Over the 10-day experimental period, in vitro intrinsic clearance in general declined with time for all seven compounds across all four model systems (Figure 1). As previously reported, toxicity was evident for some compounds, as indicated by lactate dehydrogenase (LDH) and TNF-alpha release, with Tolcapone and Trovafloxacin being the most toxic. However, this decline in clearance was also observed for Caffeine, which served as a negative control for toxicity, so toxicity alone is unlikely to be the explanation for these trends. In most cases, primary cells exhibited greater clearance than iPSC-derived hepatocytes, but the opposite was true for Terfenadine (3D culture) and Tolcapone (2D culture).

Figure 1.

Figure 1.

Calculated intrinsic clearance of drugs as a function of time. Clearance derived from either monolayer culture (circles) or perfusate through LAMPS chips (squares) seeded with primary hepatocytes (filled symbols) or iCell hepatocytes 2.0 (open symbols) and cultured for up to 10 days. Data shown are mean±SEM (n=3-9 per condition).

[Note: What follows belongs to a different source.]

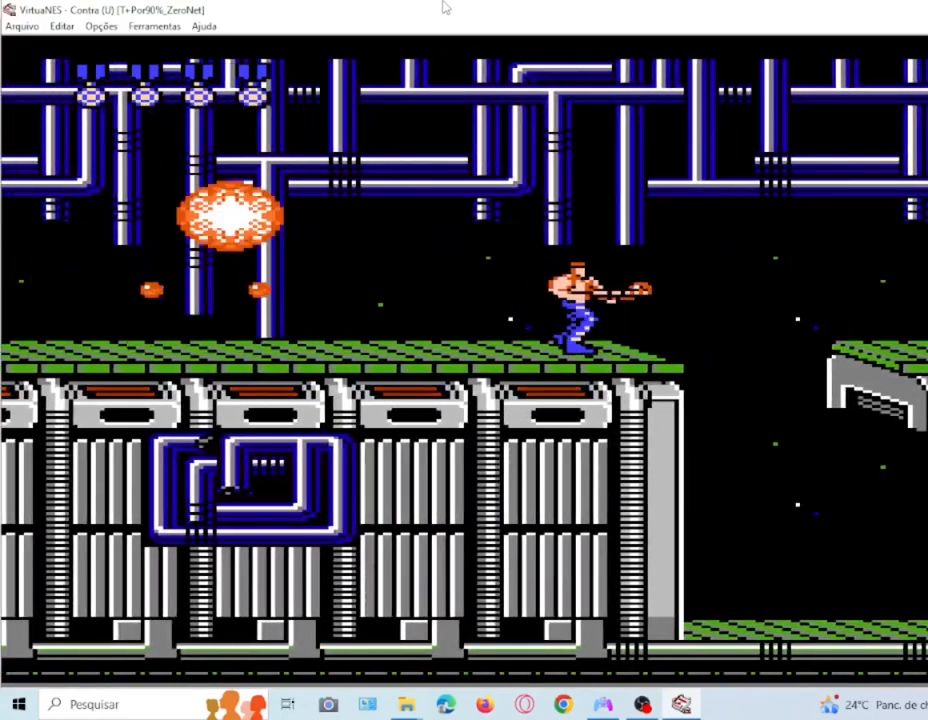
{"buttons": ["CROSS", "SQUARE", "DPAD_DOWN", "DPAD_RIGHT"], "events": [[267, "CROSS", "down"], [401, "DPAD_DOWN", "down"]]}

Both clinical in vivo and hepatocyte suspension-based in vitro intrinsic clearance data were almost exclusively from acute (<24 hr) drug administration, so only Day 1 clearance values from the four model systems were compared to these previously reported values. As shown in Figure 2, the general trend is in vivohttk (hepatocyte suspension) ≥ primary 2D ≥ primary 3D ≥ iPSC 2D ≥ iPSC 3D. Additionally, for drugs where multiple hepatocyte suspension-based values have been reported, there is substantial discordance, particularly for Pioglitazone and Tolcapone, where the values range more than an order of magnitude (Figure 2). Moreover, while results from our 4 model systems correlate well amongst each other across chemicals (correlations coefficients 0.71-0.96), there is less concordance with previously reported hepatocyte suspension measurements (correlation coefficients 0.23- 0.51) (Supplemental Figure S1).

Figure 2.

Figure 2.

Comparison of intrinsic hepatic clearance of drugs across systems with in vivo clinical estimates. For each drug, clearance calculated from in vivo data (“Clinical”: triangles) is compared to that derived from in vitro hepatocyte suspension (“httk”: diamonds), monolayer culture (“2D”: circles) or perfusate through LAMPS chips (“3D”: squares) seeded with primary hepatocytes (“Primary”: filled symbols) or iCell hepatocytes 2.0 (“iPSC”: open symbols). For Primary/iPSC 2D/3D, only data at 24 hr (1st available time point) is used, as both in vivo and in vitro hepatocyte suspension data were collected at <24 hr.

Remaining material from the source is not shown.